A pile of bad loans have left the Bangladesh Krishi Bank (BKB) in the lurch, as unrecoverable loans continued to spike and irregularities in loan disbursement also engulfed the bank.
The ratio of bad loans or unrecoverable loan stood at over 71%, out of total 28% classified loans as of June this year.
Being worried about the BKB’s financial health, Bangladesh Bank has called a meeting today to discuss the bank’s latest performance and to find a way out for rescuing the bank sinking in bad loans.
The meeting is likely to discuss large loans, single borrower exposure, non-performing loans, capital deficit, provision deficit, write-off loan etc. The managing director of the bank has been asked to attend the meeting.

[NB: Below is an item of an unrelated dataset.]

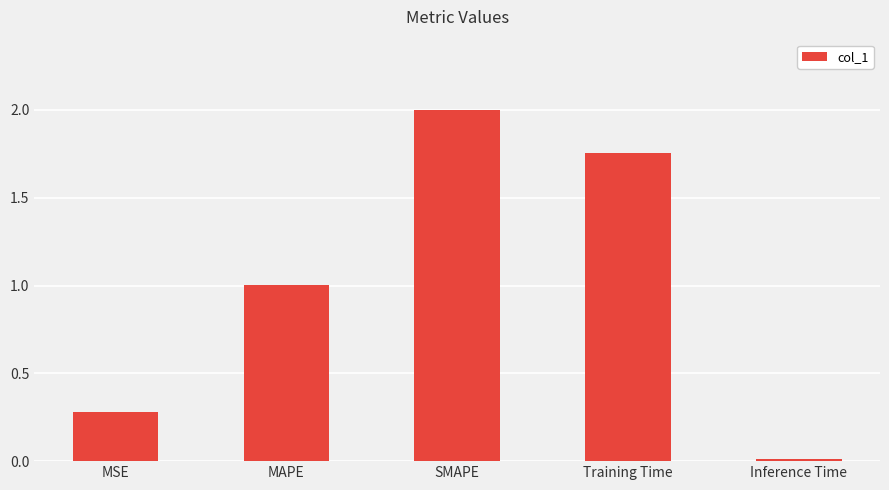

At which label is the value closest to 1?

MAPE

The total classified loan of the bank stood at Tk4,562 crore against the total disbursement of Tk16,376 crore in June this year, according to the central bank data. Of the total classified loan, Tk3,250 crore has been identified as bad loans.
New classified loans of the bank are also rising abnormally. The amount of new classified loans increased to Tk763 crore in December from Tk279 crore in June last year.
But it decreased to Tk300 crore in June this year due to the rescheduling of huge loans, taking the advantage of relaxed policy, said a senior executive of the central bank.
The bank fell in capital shortfall and provision shortfall due to increase in non-performing loans. The capital deficit rose to Tk6,000 crore in June this year, which was Tk5,763 crore in December last year and Tk5,474 crore in June in the same year.
The provision shortfall of the bank stood at Tk1,581 crore in June this year from Tk1,691 crore in December last year.
The risk-based asset of the bank rose to 4% in June this year from negative 5.97% in December last year.
The Capital Adequacy Ratio (CAR) that measured the risk-absorb capability, became negative 37.57% in June against the required CAR 10%.
The bank incurs a huge loss every year due to downturn of all financial indicators.
The net loss of the bank stood at around Tk500 crore in June this year from the loss of Tk194 crore in December last year.
Despite extreme deterioration of financial condition, the bank was involved in various irregularities, alleged a senior executive of the central bank.
According to the Bangladesh Bank findings, the bank renewed loan limit violating rules, gave loan exceeding exposure limit. Moreover, the bank hid large loan information to the central bank.
Despite being defaulter, the bank renewed LC (letter of credit) limit against two subsidiaries of SA Group.
The bank extended LC limit of Tk80 crore and Tk65 crore respectively for one year against the two.
The loan of Royal Plastic Industry amounting to Tk7 crore has been renewed after seven months of expiry, though the loan was supposed to be classified as doubtful.